2017
Dad shared a story yesterday at the dinner table, after I asked him if he had ever been to Alaska.
“Several times,” he said, and explained about the field samples he took on a trip to Fairbanks where a certain fusarium grows very well in that climate and is easy to collect in the research plots they have there for growing wheat.
“Did you ever go not for work, but just for recreation or pleasure?”I asked.
“Oh, yes!” he replied, his eyes lighting up.
Here is the story he told of his experience Telemark skiing in and around the Ruth Glacier, near Mount McKinley on a guided trip he took to that area, before the name change to Denali, in the 80’s. This trip was taken with his beloved Telemark skis as his traveling gear and companion.The trip was guided by a couple who used to also lead trips he enjoyed in Colorado, the10th Mountain Division hut to hut skiing.
Ruth Glacier is accessible only by airplane. They were flown in from Talkeetna on a single engine bi plane with pontoon runners attached for landing on the snow. Accommodations were igloos, which kept them quite warm and out of the wind. Weather conditions at that altitude and in such a remotely located area need to be monitored so that skiers don’t get socked in due to high winds and stormy weather. Some of the days were beautiful, clear and sunny, and on these days, they could see the wind whipping 90 miles per hour nearby on Mt. McKinley in the distance, swirling in a sort of eddy of snow near the summit.

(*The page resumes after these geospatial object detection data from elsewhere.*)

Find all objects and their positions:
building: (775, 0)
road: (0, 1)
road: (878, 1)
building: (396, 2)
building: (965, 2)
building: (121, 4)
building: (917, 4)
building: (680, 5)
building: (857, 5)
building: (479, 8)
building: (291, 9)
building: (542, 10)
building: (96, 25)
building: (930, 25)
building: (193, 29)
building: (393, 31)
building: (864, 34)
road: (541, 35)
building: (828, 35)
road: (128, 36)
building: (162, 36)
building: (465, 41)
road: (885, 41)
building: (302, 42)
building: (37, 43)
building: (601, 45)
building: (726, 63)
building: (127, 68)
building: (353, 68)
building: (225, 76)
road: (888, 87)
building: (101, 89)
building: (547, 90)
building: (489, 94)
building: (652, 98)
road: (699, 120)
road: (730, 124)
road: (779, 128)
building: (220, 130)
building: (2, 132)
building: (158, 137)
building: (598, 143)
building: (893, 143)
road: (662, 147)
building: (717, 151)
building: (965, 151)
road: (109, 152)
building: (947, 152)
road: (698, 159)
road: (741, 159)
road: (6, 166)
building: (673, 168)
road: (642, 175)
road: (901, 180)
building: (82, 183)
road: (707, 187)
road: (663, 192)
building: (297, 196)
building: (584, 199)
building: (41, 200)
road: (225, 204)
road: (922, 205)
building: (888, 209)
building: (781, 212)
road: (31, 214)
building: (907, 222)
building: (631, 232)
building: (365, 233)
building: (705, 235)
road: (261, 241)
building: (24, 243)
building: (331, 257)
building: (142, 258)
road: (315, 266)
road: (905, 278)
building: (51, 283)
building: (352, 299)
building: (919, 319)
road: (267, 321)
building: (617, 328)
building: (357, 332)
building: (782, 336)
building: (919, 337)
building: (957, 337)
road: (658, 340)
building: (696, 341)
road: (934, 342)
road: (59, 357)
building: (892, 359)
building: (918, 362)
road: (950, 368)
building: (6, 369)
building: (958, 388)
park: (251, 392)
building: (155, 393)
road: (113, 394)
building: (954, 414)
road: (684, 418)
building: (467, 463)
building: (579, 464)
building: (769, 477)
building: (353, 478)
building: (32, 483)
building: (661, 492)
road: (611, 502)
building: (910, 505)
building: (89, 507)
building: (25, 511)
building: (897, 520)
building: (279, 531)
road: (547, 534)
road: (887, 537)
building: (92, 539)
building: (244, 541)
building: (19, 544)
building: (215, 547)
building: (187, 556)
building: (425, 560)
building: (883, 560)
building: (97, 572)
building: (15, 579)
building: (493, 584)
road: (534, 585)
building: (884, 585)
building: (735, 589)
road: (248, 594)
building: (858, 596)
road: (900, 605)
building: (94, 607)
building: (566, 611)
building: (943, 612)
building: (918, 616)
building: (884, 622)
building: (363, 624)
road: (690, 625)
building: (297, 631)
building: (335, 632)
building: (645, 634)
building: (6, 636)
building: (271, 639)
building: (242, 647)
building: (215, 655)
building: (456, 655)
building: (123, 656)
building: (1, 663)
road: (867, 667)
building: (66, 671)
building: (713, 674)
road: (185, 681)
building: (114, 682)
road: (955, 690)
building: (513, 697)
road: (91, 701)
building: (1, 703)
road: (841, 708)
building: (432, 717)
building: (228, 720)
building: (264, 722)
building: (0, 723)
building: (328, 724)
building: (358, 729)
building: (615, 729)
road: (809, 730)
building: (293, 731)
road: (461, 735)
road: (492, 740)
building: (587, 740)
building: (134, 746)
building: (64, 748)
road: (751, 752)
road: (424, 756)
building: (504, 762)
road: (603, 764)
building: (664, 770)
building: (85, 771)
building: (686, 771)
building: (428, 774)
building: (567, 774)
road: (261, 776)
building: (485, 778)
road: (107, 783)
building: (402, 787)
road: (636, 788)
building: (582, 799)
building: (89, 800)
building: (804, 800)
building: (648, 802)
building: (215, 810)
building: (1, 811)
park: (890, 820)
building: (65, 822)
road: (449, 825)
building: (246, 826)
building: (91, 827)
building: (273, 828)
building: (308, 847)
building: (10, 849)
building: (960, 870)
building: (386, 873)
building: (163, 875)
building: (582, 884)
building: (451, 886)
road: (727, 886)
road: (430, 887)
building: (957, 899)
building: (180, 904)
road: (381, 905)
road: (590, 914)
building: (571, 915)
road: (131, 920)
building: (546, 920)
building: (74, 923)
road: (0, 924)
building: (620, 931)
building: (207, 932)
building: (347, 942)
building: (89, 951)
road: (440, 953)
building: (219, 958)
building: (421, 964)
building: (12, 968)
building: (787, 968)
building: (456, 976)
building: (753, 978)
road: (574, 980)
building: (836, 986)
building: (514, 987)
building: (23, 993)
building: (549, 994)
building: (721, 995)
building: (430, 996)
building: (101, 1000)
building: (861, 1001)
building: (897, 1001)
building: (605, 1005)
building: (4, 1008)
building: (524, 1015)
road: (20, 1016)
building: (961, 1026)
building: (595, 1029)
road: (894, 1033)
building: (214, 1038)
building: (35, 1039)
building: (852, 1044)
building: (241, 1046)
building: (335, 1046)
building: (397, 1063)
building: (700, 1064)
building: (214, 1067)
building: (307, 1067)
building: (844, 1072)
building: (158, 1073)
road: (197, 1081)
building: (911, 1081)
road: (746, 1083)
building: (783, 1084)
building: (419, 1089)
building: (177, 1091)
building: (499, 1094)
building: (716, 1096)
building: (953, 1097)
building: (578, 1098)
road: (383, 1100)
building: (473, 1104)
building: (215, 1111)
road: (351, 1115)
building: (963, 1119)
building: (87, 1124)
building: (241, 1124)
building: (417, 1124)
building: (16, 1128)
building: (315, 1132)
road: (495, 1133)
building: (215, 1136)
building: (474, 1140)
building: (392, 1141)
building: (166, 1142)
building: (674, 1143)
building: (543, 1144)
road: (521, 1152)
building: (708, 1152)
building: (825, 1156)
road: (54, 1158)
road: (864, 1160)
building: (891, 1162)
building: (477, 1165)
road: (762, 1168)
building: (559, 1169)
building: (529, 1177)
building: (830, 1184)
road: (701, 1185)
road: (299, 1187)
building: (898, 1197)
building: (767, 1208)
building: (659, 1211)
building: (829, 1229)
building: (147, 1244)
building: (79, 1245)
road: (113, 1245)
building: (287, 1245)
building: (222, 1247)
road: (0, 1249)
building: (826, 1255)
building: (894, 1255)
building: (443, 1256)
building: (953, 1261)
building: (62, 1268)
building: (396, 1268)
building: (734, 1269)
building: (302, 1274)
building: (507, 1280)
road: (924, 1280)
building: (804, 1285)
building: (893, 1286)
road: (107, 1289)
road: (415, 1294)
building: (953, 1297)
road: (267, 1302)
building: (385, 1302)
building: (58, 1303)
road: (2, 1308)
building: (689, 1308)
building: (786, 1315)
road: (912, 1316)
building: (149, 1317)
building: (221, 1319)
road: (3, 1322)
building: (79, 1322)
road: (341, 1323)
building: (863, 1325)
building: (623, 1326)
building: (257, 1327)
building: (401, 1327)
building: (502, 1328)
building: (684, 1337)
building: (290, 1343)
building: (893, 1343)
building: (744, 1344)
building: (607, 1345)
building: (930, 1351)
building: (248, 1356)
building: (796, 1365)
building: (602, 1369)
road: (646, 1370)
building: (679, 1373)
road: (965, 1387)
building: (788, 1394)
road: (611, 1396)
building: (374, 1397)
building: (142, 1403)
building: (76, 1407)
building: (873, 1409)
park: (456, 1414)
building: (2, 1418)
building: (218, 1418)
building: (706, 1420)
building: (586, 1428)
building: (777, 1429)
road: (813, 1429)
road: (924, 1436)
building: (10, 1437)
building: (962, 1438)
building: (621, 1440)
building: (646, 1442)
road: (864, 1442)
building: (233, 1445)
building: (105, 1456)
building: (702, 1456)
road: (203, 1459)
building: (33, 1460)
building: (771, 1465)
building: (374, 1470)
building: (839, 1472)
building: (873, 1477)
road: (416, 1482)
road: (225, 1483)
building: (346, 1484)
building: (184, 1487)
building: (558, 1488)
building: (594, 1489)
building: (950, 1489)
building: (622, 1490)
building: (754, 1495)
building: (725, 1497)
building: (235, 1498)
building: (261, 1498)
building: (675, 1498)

After the skiers exited the plane, and got their gear together, they were roped together as they made their way up to the camp. This was so that if someone fell into a crevasse they would be able to be rescued and pulled out. There are also other kinds of special equipment used like a ski pole with a radar or beep that could be activated if you got buried in an avalanche – another risk of the area. It was very typical to hear avalanches swooshing down the slopes in the distance. You also had to be careful about not poking your skis into the snow in certain places, moving carefully, so that you would not open into a crevasse. So, they skinned and skied up the route to where the camp was, with its igloos waiting. And of course, lots of fresh powder snow and long, lazy slopes for excellent Telemark skiing conditions! Camaraderie, I’m sure was there to be had as well, and lots of good food, spirits and stories shared in the evenings!

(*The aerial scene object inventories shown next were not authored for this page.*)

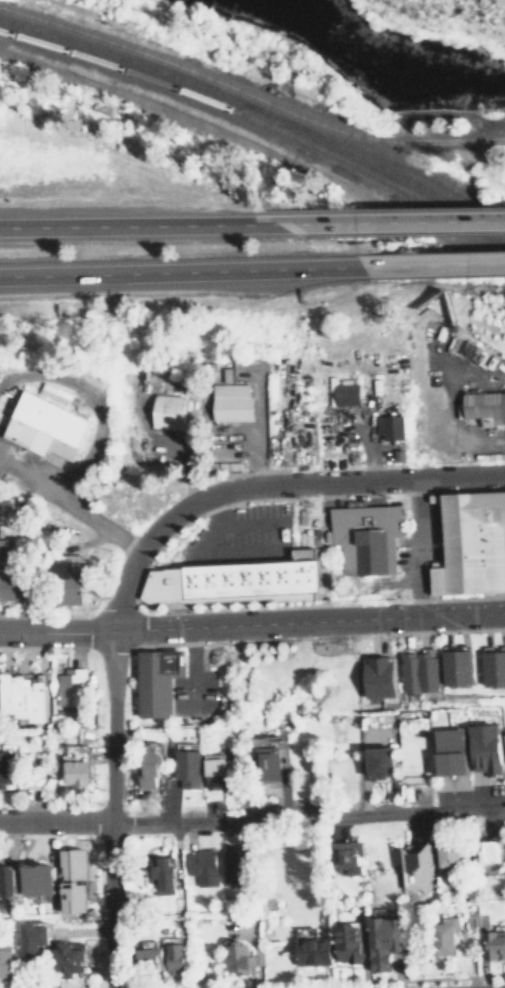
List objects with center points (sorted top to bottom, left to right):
park: (440, 21)
railway: (122, 58)
railway: (258, 122)
railway: (258, 139)
railway: (371, 139)
railway: (375, 163)
road: (386, 216)
road: (134, 220)
road: (433, 260)
road: (180, 265)
building: (344, 391)
building: (230, 402)
building: (484, 408)
building: (165, 412)
building: (387, 426)
building: (43, 427)
road: (267, 481)
road: (69, 500)
road: (250, 526)
parking lot: (240, 535)
building: (365, 537)
building: (463, 544)
parking lot: (503, 551)
road: (213, 553)
building: (8, 575)
building: (237, 579)
building: (66, 582)
road: (252, 623)
building: (461, 665)
building: (447, 666)
building: (487, 666)
building: (499, 666)
building: (418, 670)
building: (376, 675)
building: (155, 678)
building: (69, 686)
building: (22, 694)
building: (489, 743)
building: (456, 747)
building: (376, 760)
building: (147, 762)
building: (212, 764)
building: (263, 764)
building: (6, 765)
building: (185, 766)
building: (73, 771)
road: (107, 808)
road: (252, 817)
building: (490, 851)
building: (451, 855)
building: (349, 856)
building: (202, 866)
building: (418, 867)
building: (234, 868)
building: (36, 876)
building: (163, 876)
building: (6, 879)
building: (68, 880)
building: (445, 935)
building: (34, 939)
building: (385, 941)
building: (349, 942)
building: (495, 944)
building: (313, 951)
building: (150, 955)
building: (176, 958)
building: (239, 958)
building: (66, 959)
building: (5, 962)

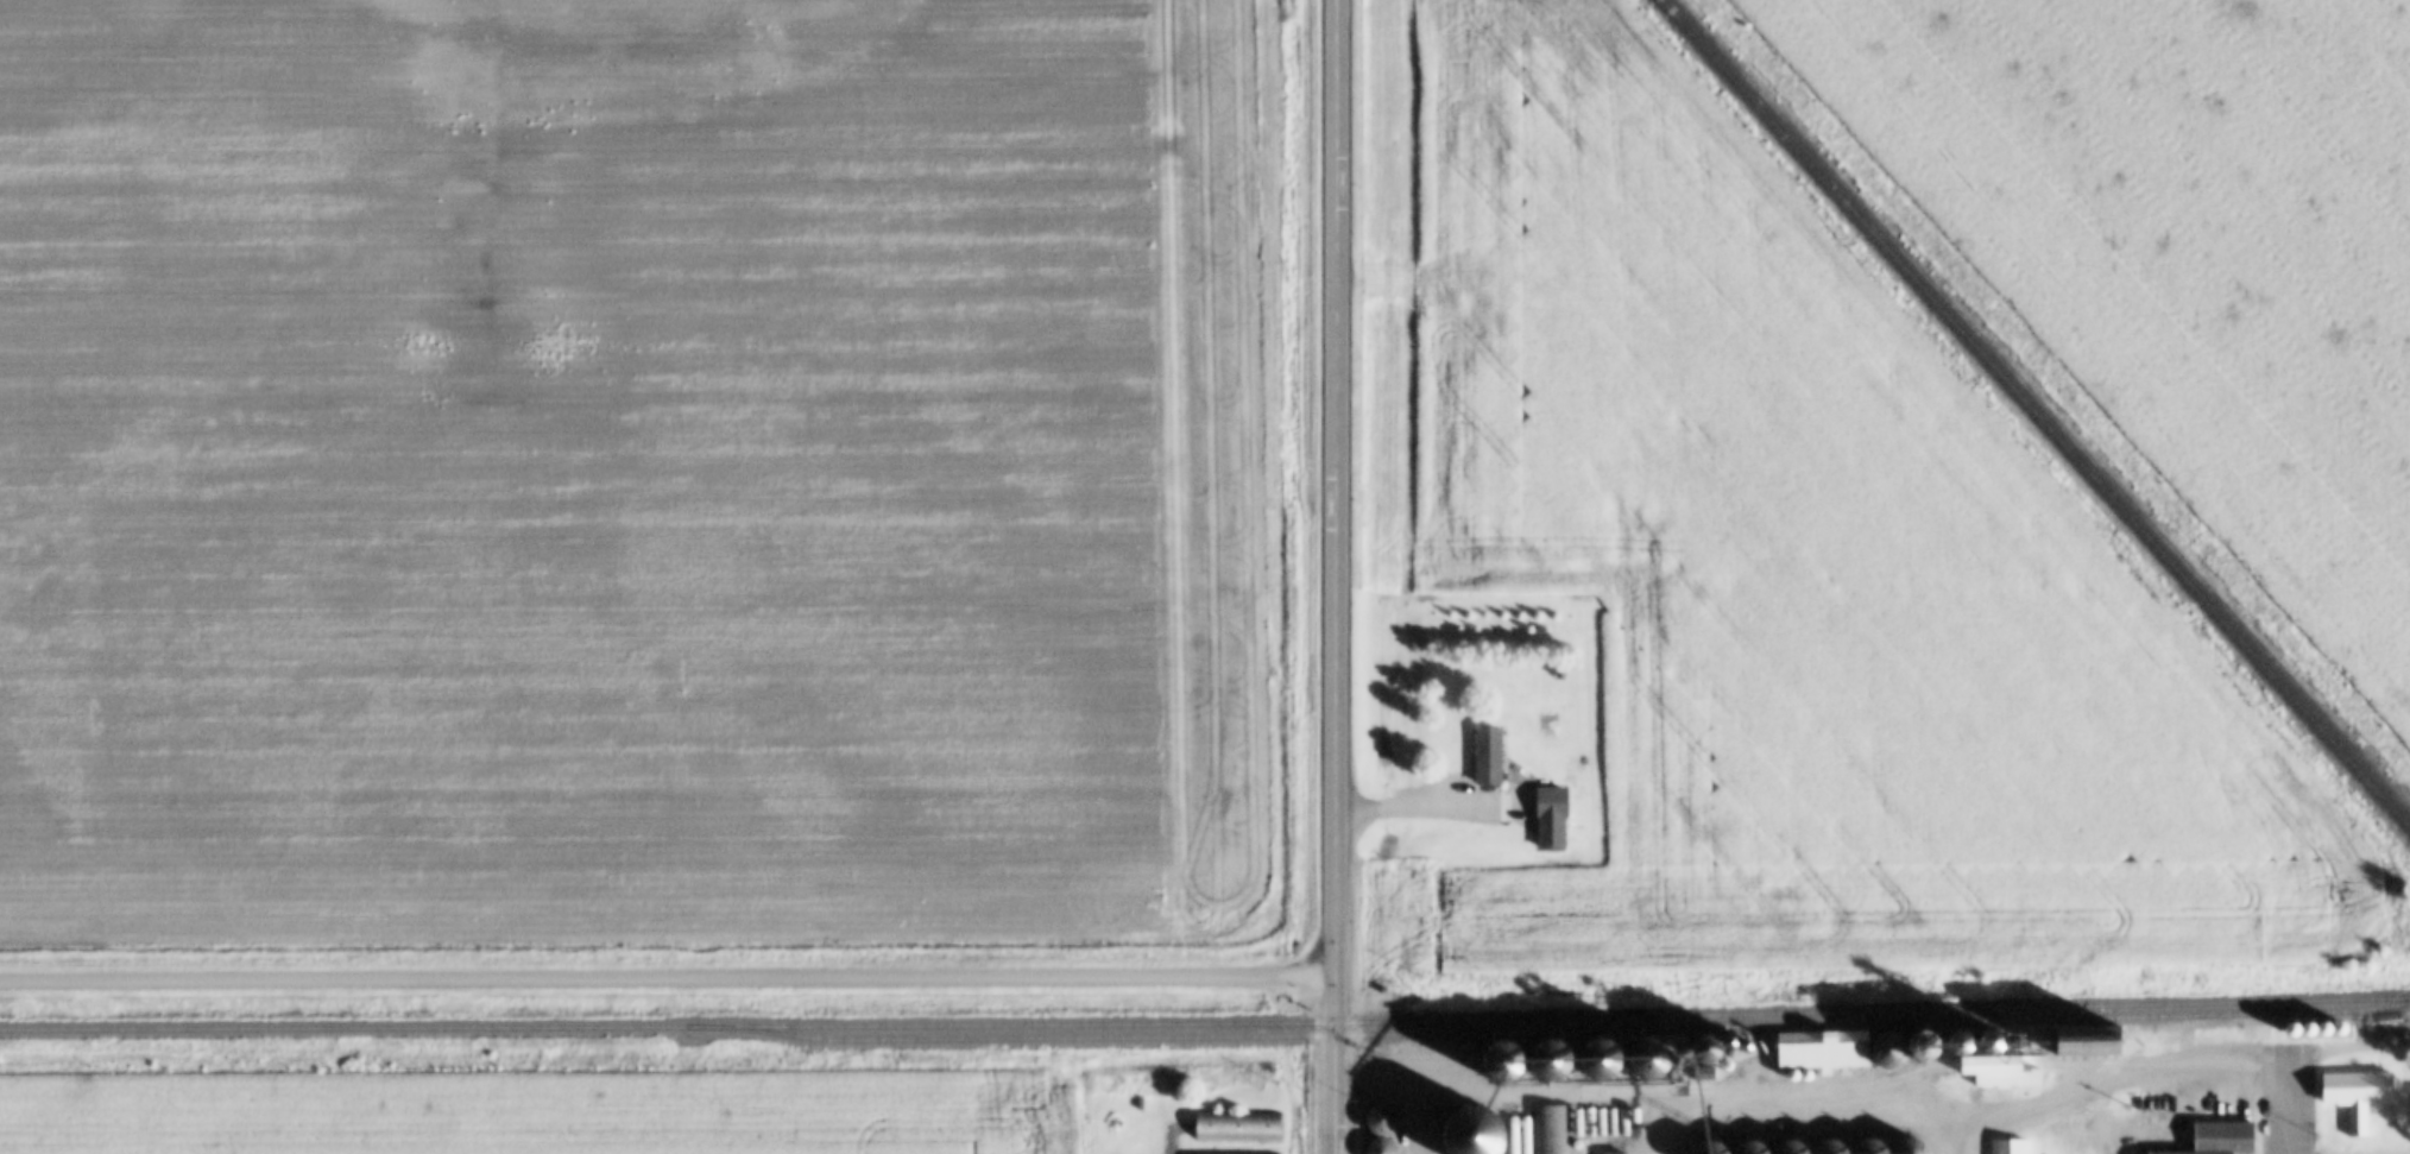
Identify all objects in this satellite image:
road: (1332, 340)
railway: (2035, 414)
building: (1493, 756)
building: (1555, 801)
road: (1421, 808)
road: (1332, 827)
road: (666, 980)
railway: (1205, 1024)
building: (2306, 1029)
silo: (2306, 1029)
building: (2322, 1029)
silo: (2322, 1029)
building: (2338, 1029)
silo: (2338, 1029)
railway: (1557, 1030)
building: (2291, 1030)
silo: (2291, 1030)
building: (2116, 1040)
building: (1757, 1042)
silo: (1757, 1042)
road: (2345, 1046)
building: (1770, 1048)
silo: (1770, 1048)
building: (1823, 1050)
building: (1930, 1050)
silo: (1930, 1050)
building: (1889, 1051)
silo: (1889, 1051)
building: (1706, 1052)
silo: (1706, 1052)
building: (2004, 1052)
building: (1650, 1059)
silo: (1650, 1059)
building: (1599, 1060)
silo: (1599, 1060)
building: (1550, 1061)
silo: (1550, 1061)
building: (1502, 1063)
silo: (1502, 1063)
road: (1333, 1064)
storage tank: (1797, 1076)
storage tank: (1809, 1076)
building: (2355, 1096)
road: (1812, 1104)
road: (2158, 1110)
road: (2285, 1110)
building: (1380, 1120)
silo: (1380, 1120)
road: (1649, 1123)
building: (1112, 1125)
building: (1237, 1127)
building: (1548, 1129)
building: (1472, 1132)
silo: (1472, 1132)
road: (1959, 1134)
building: (2227, 1137)
building: (2010, 1146)
building: (1380, 1147)
silo: (1380, 1147)
building: (1909, 1147)
silo: (1909, 1147)
building: (1749, 1148)
silo: (1749, 1148)
building: (1789, 1148)
silo: (1789, 1148)
building: (1829, 1148)
silo: (1829, 1148)
building: (1869, 1148)
silo: (1869, 1148)
building: (1709, 1149)
silo: (1709, 1149)
building: (1111, 1150)
silo: (1111, 1150)
building: (1610, 1152)
building: (1232, 1153)
building: (2208, 1153)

At one point, as they were skiing along, roped together, an avalanche let loose that was a bit closer than what they had previously experienced, rumbling like thunder as tons of snow slid down the mountain. Though this avalanche began rather close to them, it was not close enough to be a big danger; their guides advised that while it was still safe enough, they should quickly move back about 100 feet or so to stay safe. People were snapping pictures as they did so, and Dad has a slide of this as well. As the avalanche thundered down, it lost momentum and finally stopped so near to the party that the force of its ending point sent up a cloud of its own snow that enveloped them with a shower of lightly falling snow that settled down around them.

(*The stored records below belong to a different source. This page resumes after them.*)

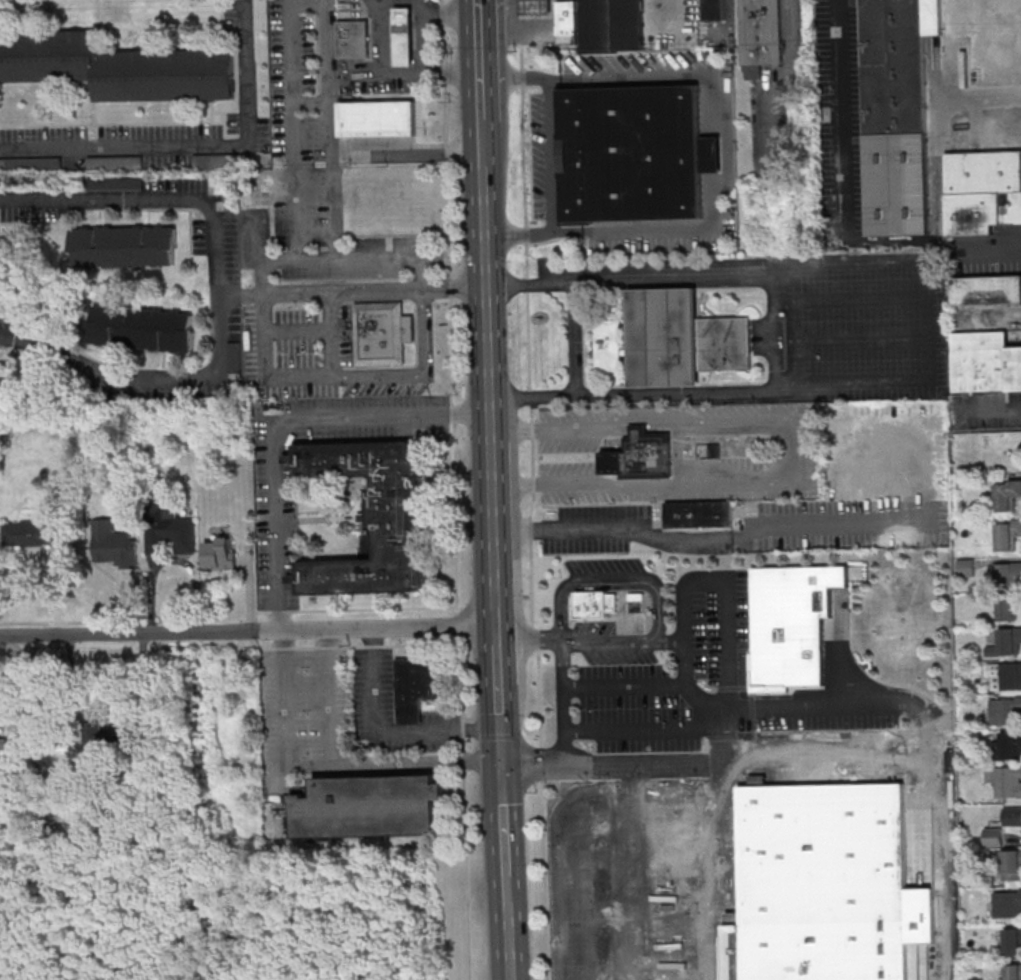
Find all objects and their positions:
building: (536, 7)
building: (714, 10)
road: (442, 14)
building: (567, 16)
building: (612, 26)
building: (761, 36)
building: (405, 37)
building: (354, 40)
road: (427, 43)
road: (480, 59)
building: (116, 68)
road: (392, 72)
road: (784, 82)
road: (312, 102)
road: (291, 112)
building: (897, 113)
road: (941, 113)
building: (377, 118)
road: (842, 120)
road: (482, 144)
road: (729, 144)
road: (195, 145)
road: (409, 153)
building: (633, 154)
road: (549, 158)
building: (221, 161)
building: (115, 163)
building: (30, 164)
road: (335, 181)
building: (115, 184)
building: (982, 192)
building: (124, 247)
road: (1001, 256)
road: (525, 258)
road: (394, 259)
building: (986, 291)
road: (375, 293)
road: (240, 295)
road: (219, 296)
road: (487, 305)
road: (929, 318)
building: (142, 329)
road: (796, 332)
building: (381, 333)
road: (424, 334)
road: (332, 335)
building: (672, 341)
road: (573, 342)
building: (234, 357)
building: (984, 363)
road: (264, 368)
road: (377, 376)
road: (993, 408)
road: (735, 419)
road: (283, 424)
park: (985, 448)
building: (640, 456)
road: (574, 487)
road: (453, 489)
building: (1006, 495)
building: (699, 515)
building: (371, 516)
road: (493, 525)
road: (529, 529)
building: (27, 532)
building: (171, 535)
building: (1007, 536)
road: (706, 541)
building: (114, 544)
building: (220, 552)
building: (965, 567)
building: (1008, 573)
road: (721, 578)
road: (531, 582)
road: (658, 584)
building: (594, 603)
building: (1007, 607)
road: (352, 608)
road: (497, 616)
building: (790, 619)
road: (248, 630)
road: (497, 633)
road: (536, 637)
road: (529, 640)
building: (1007, 642)
road: (358, 645)
road: (835, 649)
road: (498, 661)
building: (1004, 676)
building: (416, 686)
road: (625, 686)
road: (328, 697)
road: (539, 697)
road: (564, 701)
road: (810, 703)
building: (1005, 711)
road: (500, 722)
road: (642, 729)
road: (387, 731)
road: (720, 733)
building: (108, 734)
road: (826, 739)
building: (1008, 745)
building: (9, 746)
road: (610, 762)
road: (541, 763)
traffic signals: (502, 765)
road: (322, 767)
road: (637, 781)
building: (1008, 781)
building: (369, 806)
road: (570, 815)
building: (1013, 816)
road: (504, 819)
building: (993, 837)
road: (645, 842)
road: (939, 851)
building: (1011, 865)
road: (720, 869)
building: (825, 879)
road: (544, 880)
road: (506, 885)
road: (646, 889)
building: (1007, 903)
road: (647, 931)
road: (508, 938)
building: (1013, 941)
building: (1013, 971)
road: (648, 975)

What a moment that must have been!
On the day near time to leave, one of those winter storms came up on the radar, and it was not the best. Bad weather was moving in. The plane was radioed to come pick them up. For some reason, I’m not sure why, there was only room for 9 people on this plane, and there were 10 people in the group. Someone needed to stay behind to wait until the plane could return, as soon as it could, to pick that last person up. Dad volunteered to be that person for reasons of his own, and was left with some food and told to wait in the igloo for the plane to come back. How lonely and quiet it must have been inside that igloo, listening to the wind whistling past in ever-increasing velocity as the storm amassed in intensity, growing closer. No sun shining that day! And so quiet, being alone in that remote, inhospitable place as day drew closer to dusk and then into night. When Dad heard the motoring sound of the plane’s engine coming in the distance, he heaved a sigh of relief. I’m sure he smiled and looked out at that approaching plane with a much lighter heart!
And that is the story of Dad’s McKinley experience, high up along the Ruth Glacier, in Alaska.